Une façon de vivre qui choque plus d’un. Samia, médecin, 40 ans, nous dit « jamais je n’accepterai que ma fille vive en concubinage, je suis ouverte d’esprit, je peux comprendre beaucoup de choses mais cela ne nous ressemble pas, c’est contre notre culture et nos principes et le mariage c’est une sécurité pour tous. Pourquoi faire les choses de travers, il faut s’adapter et vivre en cohérence avec la société et le pays dans lequel on a choisi de vivre. »
Légal ou pas légal ?
S’il est arrivé que certains concubins finissent devant le tribunal, ce sont souvent suite à la « délation » des voisins. Il n’existe pas de lois interdisant directement le concubinage. Il y a donc un vide juridique. La colocation est autorisée. La loi punit en revanche les relations sexuelles hors mariage.
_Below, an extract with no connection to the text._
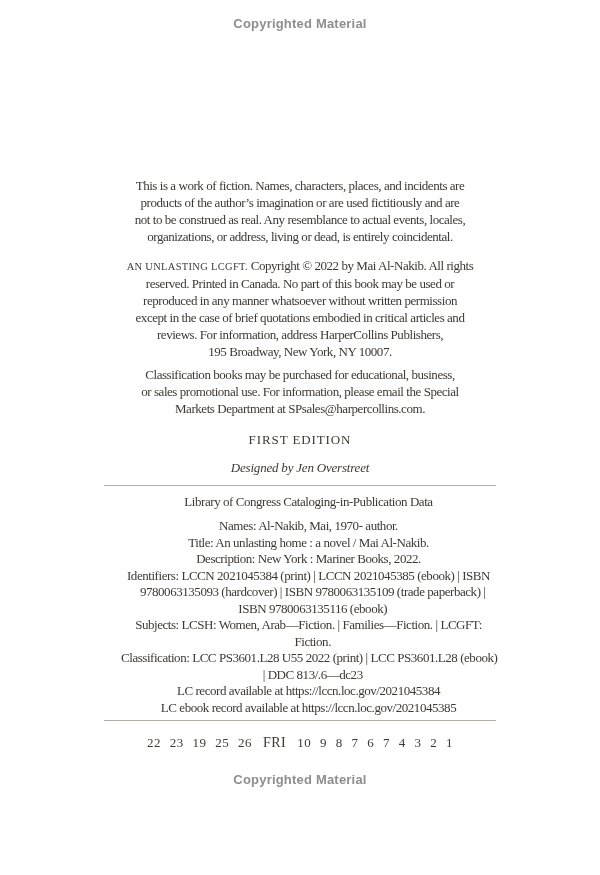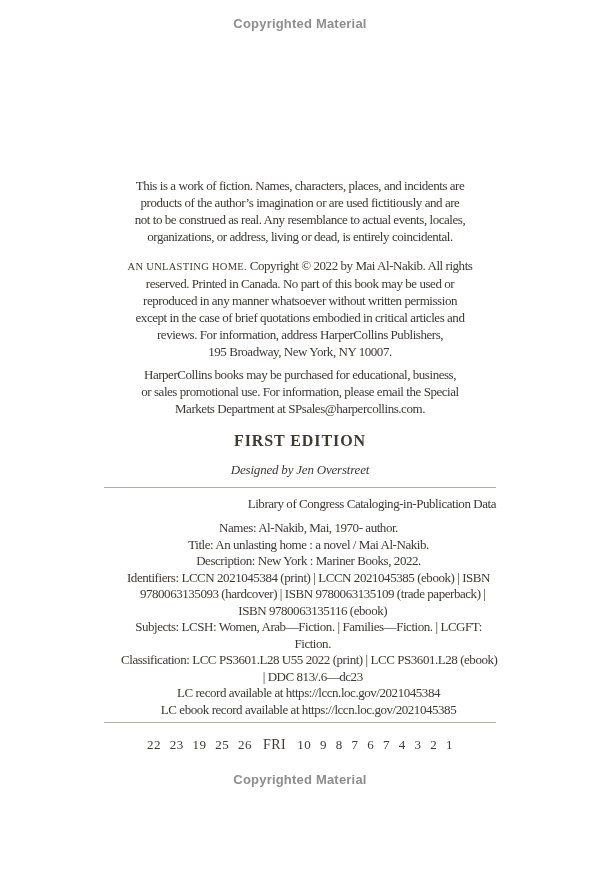"AN UNLASTING HOME." span.sc { text: HOME -> LCGFT }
S’il est prouvé que deux personnes ont une relation sexuelle hors mariage, dans le cas de « flagrant-délit », le couple peut être passible de prison sauf s’ils se marient, nous explique un avocat.
« Le concubinage, lui aussi, a été corrompu par le mariage», disait Friedrich Nietzsche
« C’est un phénomène incroyable, je l’aime, je l’aimais passionnément, et pendant des années… 4 ans d’amour fou. Et un jour, nous avons décidé de céder face à la pression familiale, nous nous sommes mariés. Je ne comprends pas ce qui s’est passé, tout a basculé. De jour en jour, elle devenait presque mon ennemie, je ne voulais même plus rentrer à la maison ! C’est là que nous avons divorcé. Consentants, à l’amiable, sans aucun problème sauf nos familles qui s’entêtaient à nous en dissuader. Rien à faire, notre décision était prise. Il fallait sauver ce qui nous reste d’estime l’un pour l’autre. Nous sommes restés amis, et puis nous sommes carrément retombés amoureux l’un de l’autre après le divorce et depuis, nous revivons ensemble et tout se passe bien. Enfin, nous nous aimons… »
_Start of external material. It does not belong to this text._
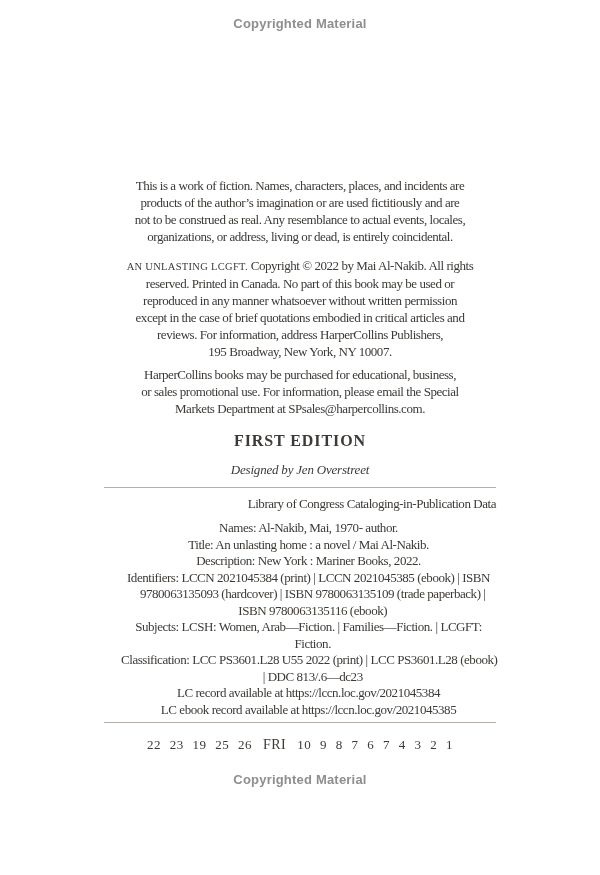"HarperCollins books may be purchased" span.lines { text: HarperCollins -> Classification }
De nombreux divorcés, déçus par le mariage ont trouvé une parfaite symbiose dans le concubinage. Une façon de vivre leur amour sans aucune pression sociale, aucun « devoir conjugal ». Tout est fait uniquement par plaisir ou par amour. «Je ne dois rien au nom de la loi ou du mariage à ma partenaire. Et si je suis près d’elle, si je rentre à la maison tous les soirs, ce n’est pas parce que j’ai peur de décevoir ma mère ou par peur du qu’en dira t-on… Je le fais simplement parce que je l’aime et personne n’est obligé de jouer aux hypocrites parce que l’on est marié», explique Rachid.
Le mariage Orfi, un concubinage « halal »
Si l’on attribue souvent aux « mécréants », aux « athées », aux immoraux et j’en passe, il est une nouvelle tendance chez les plus fanatiques. Bien avant le vin halal et la bière sans alcool, la tendance est au mariage « orfi ». Une alternative au concubinage, un concubinage approuvé par un Cheikh. Souvent, il s’agit d’un deuxième mariage, d’un adultère halal !
Dans le milieu estudiantin, beaucoup de jeunes filles et pour la plupart d’entre elles portant le voile intégral ont choisi cette formule. Des relations sexuelles approuvées par Dieu selon elles.